ASSIGNMENT -
The output is a word-for-word repeat of the listing below, free of images.
--
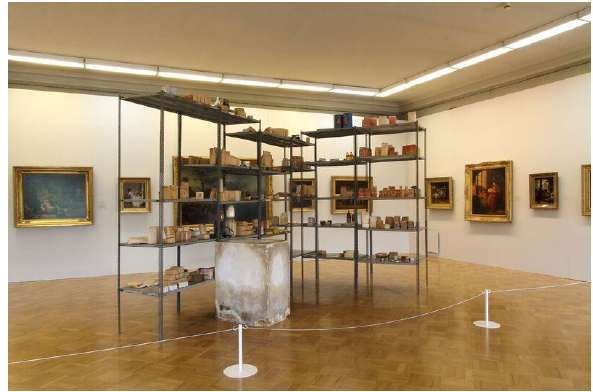
Figure 6 | Joseph Beuys, Economic Values (1980), Collection of S.M.A.K. Stedelijk Museum voor Actuele Kunst, Ghent, Belgium.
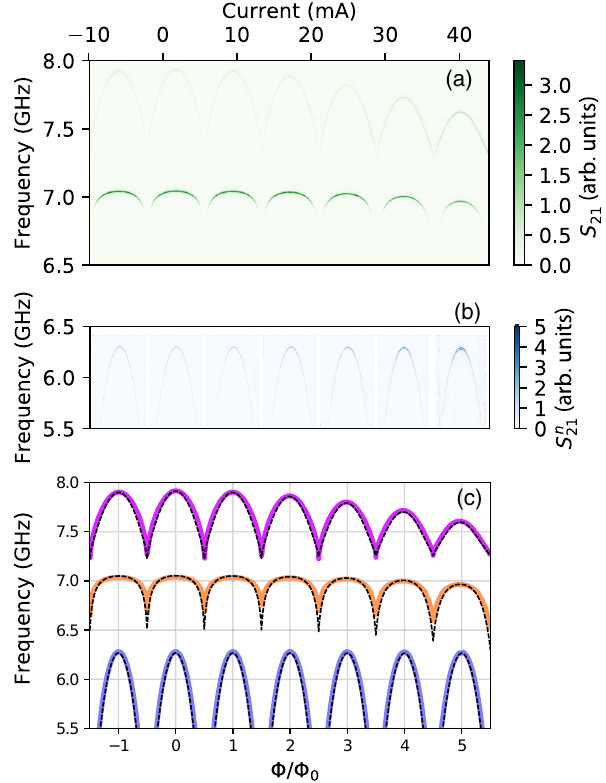
FIG. 8. (a) Single-tone transmission S 21 measurements in arbitrary units (arb. units) as function of driving frequency and flux (coil current). (b) Two-tone measurement, where the corre- sponding transmission S n 21 is normalized by its value without second tone. (c) Extracted resonance frequencies of qubit ω 0 q (blue), lower polariton ¯ ω (orange), and upper polariton ¯ ω l u (purple) as a function of the applied flux Φ = Φ 0 . The dashed black lines correspond to the theoretical predictions from the numerical diagonalization of the circuit model in Sec. F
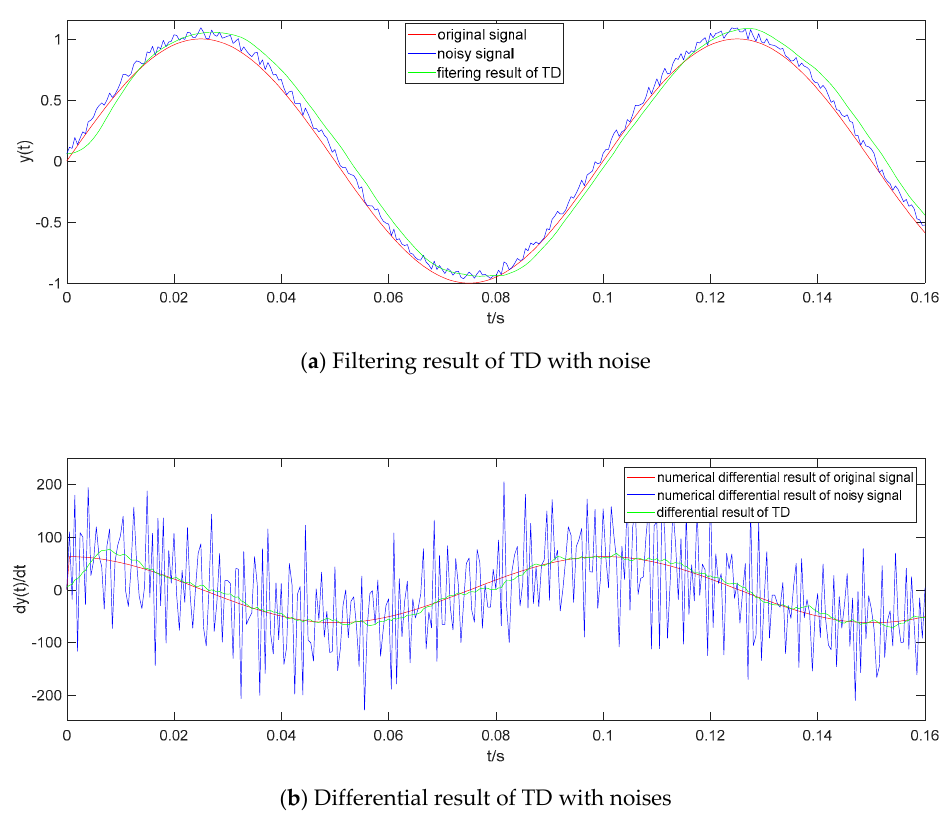
Figure 3. Filtering result and differential result of TD with noise.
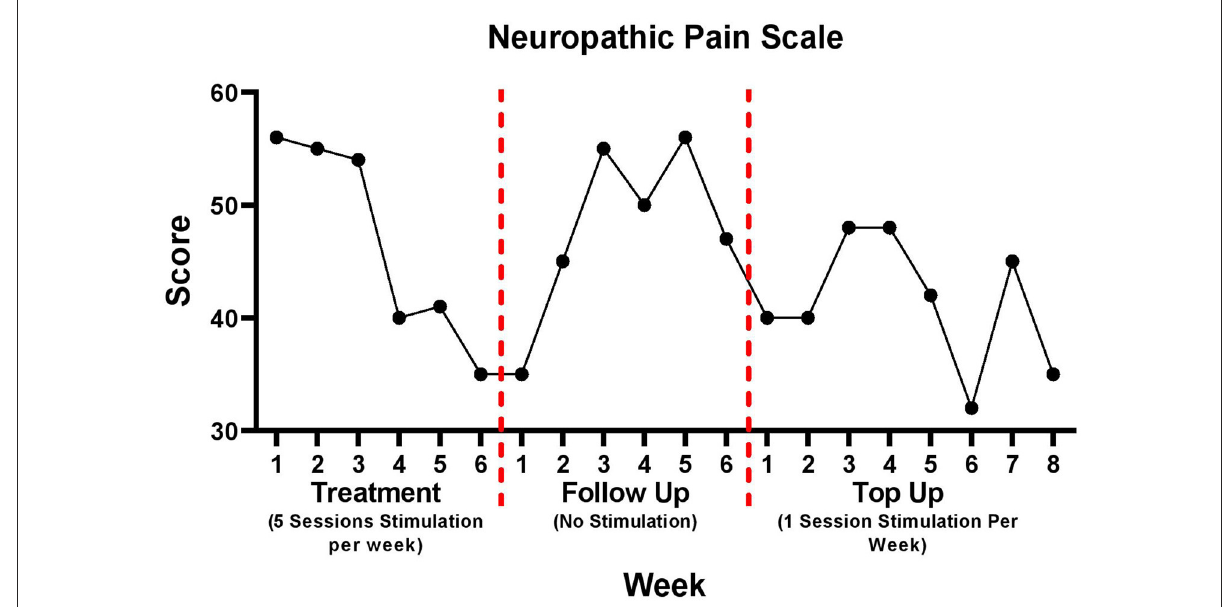
FIGURE3 Neuropathic pain scale data for treatment, follow up, and top up sessions. There was a 5-week period between follow up week 6 and top up session week 1.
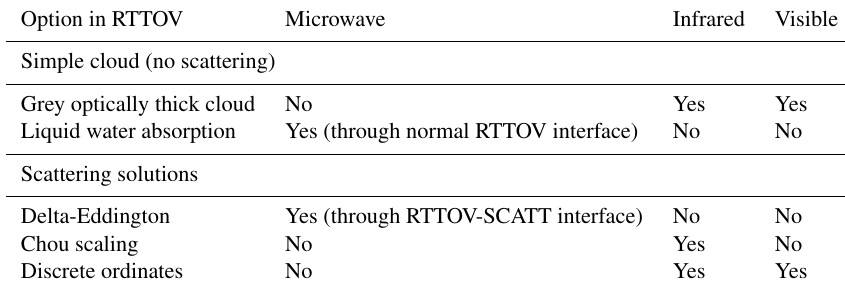
Table 2. Options in RTTOV for simulating the effects of cloud, precipitation and aerosols.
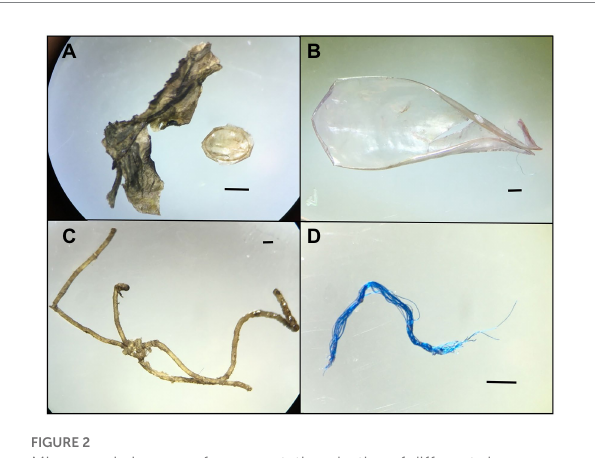
FIGURE 2 Microscopic images of representative plastics of different shapes collected from the GI tract of manatees (A) Fragment, two different particles, (B) Sheet, (C) Monofilament Line Fiber and (D) Fiber. Scale bar = 1 mm.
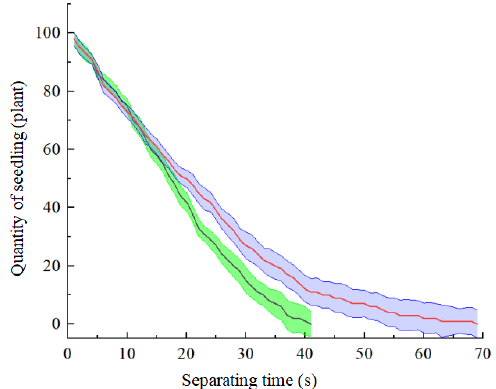
Figure 9. Variation curve of seedling quantity with time. The width of the green and blue bands represents the error band of the number of seedlings in the separation container over time.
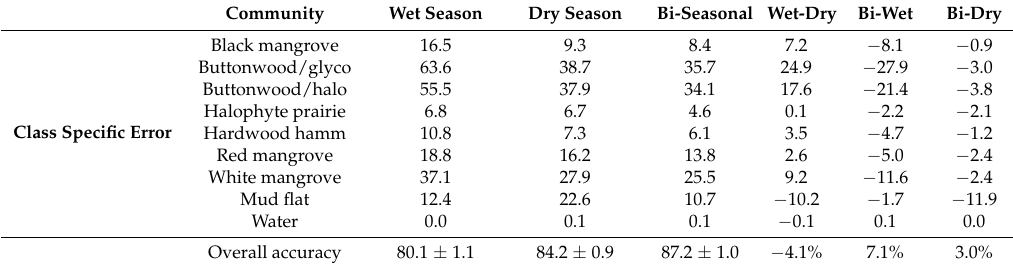
Table 2. WorldView-2 random forest classifier models evaluated for the wet season, dry season, and both the wet and dry seasons combined (bi-seasonal) to determine which model would produce the most accurate classification for each community type. Numbers are the percent omission error for each class within each classified model. Columns Wet-Dry, Bi-Wet, and Bi-Dry give the difference in percent error between models for each community; the smaller the absolute value of the number, the more similar those models classified that community type. If a number is positive, the second model in the pair was better (smaller error), while if a number is negative, the first model was better. Overall percent accuracy and standard deviation for each model are given at the bottom. Community types are described in the text: Buttonwood/glyco = Buttonwood/glycophyte; Buttonwood/halo = Buttonwood/halophyte; Hardwood hamm = Hardwood hammock. Community Wet Season Dry Season Bi-Seasonal Wet-Dry Bi-Wet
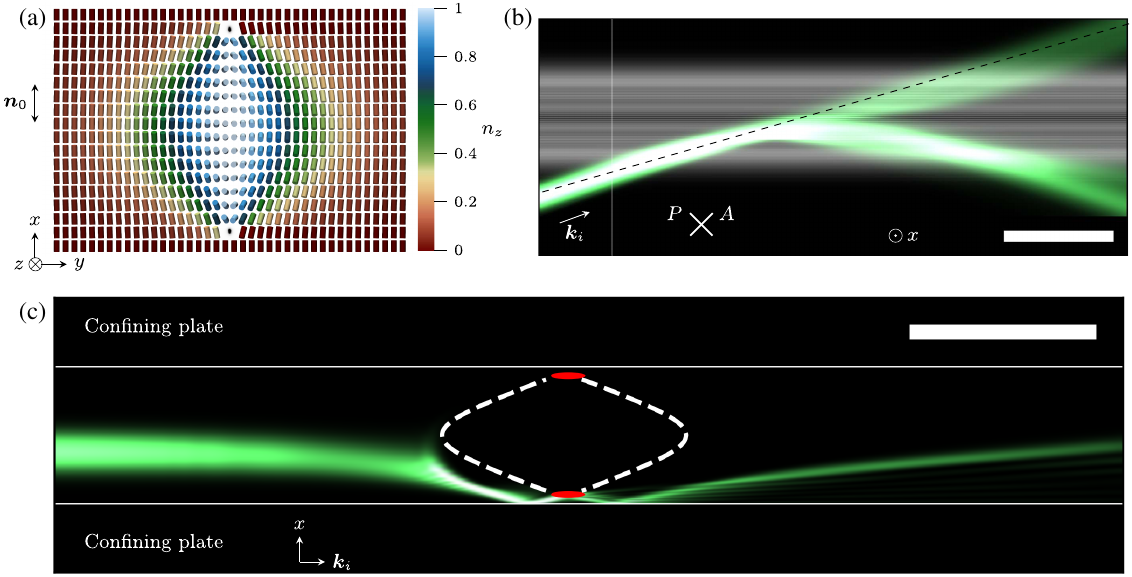
FIG. 12. (a) Side view of the director field of a CF3 in a 40 - μ m-thick sample. The director field is obtained from a numerical minimization of the total free energy of the system, assuming strong homeotropic anchoring on the confining plates. CF3s are generally associated with two defect lines parallel to the soliton invariance axis (here, z ). These topological defects are represented by two black spots near the sample plate in this figure. (b) Same simulated microscope image as in Fig. 4(b) but with a CF3 instead of a fully nonsingular twist wall. Contrary to Fig. 4(b), the incident extraordinary beam is not totally reflected, and some part of the beam is transmitted through the soliton, as also observed in experiments. (c) Side view of the beam intensity along the dashed black line (b), showing the intensity profile of the incident and transmitted beam along x (sample normal) and k (incident wave vector). The defect i − 0 . 7 are represented with dashed white lines of the CF3 are represented with two red ellipses, and the isolines n z ¼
--
SOLUTION TO THIS TASK -
Figure 6 | Joseph Beuys, Economic Values (1980), Collection of S.M.A.K. Stedelijk Museum voor Actuele Kunst, Ghent, Belgium.
FIG. 8. (a) Single-tone transmission S 21 measurements in arbitrary units (arb. units) as function of driving frequency and flux (coil current). (b) Two-tone measurement, where the corre- sponding transmission S n 21 is normalized by its value without second tone. (c) Extracted resonance frequencies of qubit ω 0 q (blue), lower polariton ¯ ω (orange), and upper polariton ¯ ω l u (purple) as a function of the applied flux Φ = Φ 0 . The dashed black lines correspond to the theoretical predictions from the numerical diagonalization of the circuit model in Sec. F
Figure 3. Filtering result and differential result of TD with noise.
FIGURE3 Neuropathic pain scale data for treatment, follow up, and top up sessions. There was a 5-week period between follow up week 6 and top up session week 1.
Table 2. Options in RTTOV for simulating the effects of cloud, precipitation and aerosols.
FIGURE 2 Microscopic images of representative plastics of different shapes collected from the GI tract of manatees (A) Fragment, two different particles, (B) Sheet, (C) Monofilament Line Fiber and (D) Fiber. Scale bar = 1 mm.
Figure 9. Variation curve of seedling quantity with time. The width of the green and blue bands represents the error band of the number of seedlings in the separation container over time.
Table 2. WorldView-2 random forest classifier models evaluated for the wet season, dry season, and both the wet and dry seasons combined (bi-seasonal) to determine which model would produce the most accurate classification for each community type. Numbers are the percent omission error for each class within each classified model. Columns Wet-Dry, Bi-Wet, and Bi-Dry give the difference in percent error between models for each community; the smaller the absolute value of the number, the more similar those models classified that community type. If a number is positive, the second model in the pair was better (smaller error), while if a number is negative, the first model was better. Overall percent accuracy and standard deviation for each model are given at the bottom. Community types are described in the text: Buttonwood/glyco = Buttonwood/glycophyte; Buttonwood/halo = Buttonwood/halophyte; Hardwood hamm = Hardwood hammock. Community Wet Season Dry Season Bi-Seasonal Wet-Dry Bi-Wet
FIG. 12. (a) Side view of the director field of a CF3 in a 40 - μ m-thick sample. The director field is obtained from a numerical minimization of the total free energy of the system, assuming strong homeotropic anchoring on the confining plates. CF3s are generally associated with two defect lines parallel to the soliton invariance axis (here, z ). These topological defects are represented by two black spots near the sample plate in this figure. (b) Same simulated microscope image as in Fig. 4(b) but with a CF3 instead of a fully nonsingular twist wall. Contrary to Fig. 4(b), the incident extraordinary beam is not totally reflected, and some part of the beam is transmitted through the soliton, as also observed in experiments. (c) Side view of the beam intensity along the dashed black line (b), showing the intensity profile of the incident and transmitted beam along x (sample normal) and k (incident wave vector). The defect i − 0 . 7 are represented with dashed white lines of the CF3 are represented with two red ellipses, and the isolines n z ¼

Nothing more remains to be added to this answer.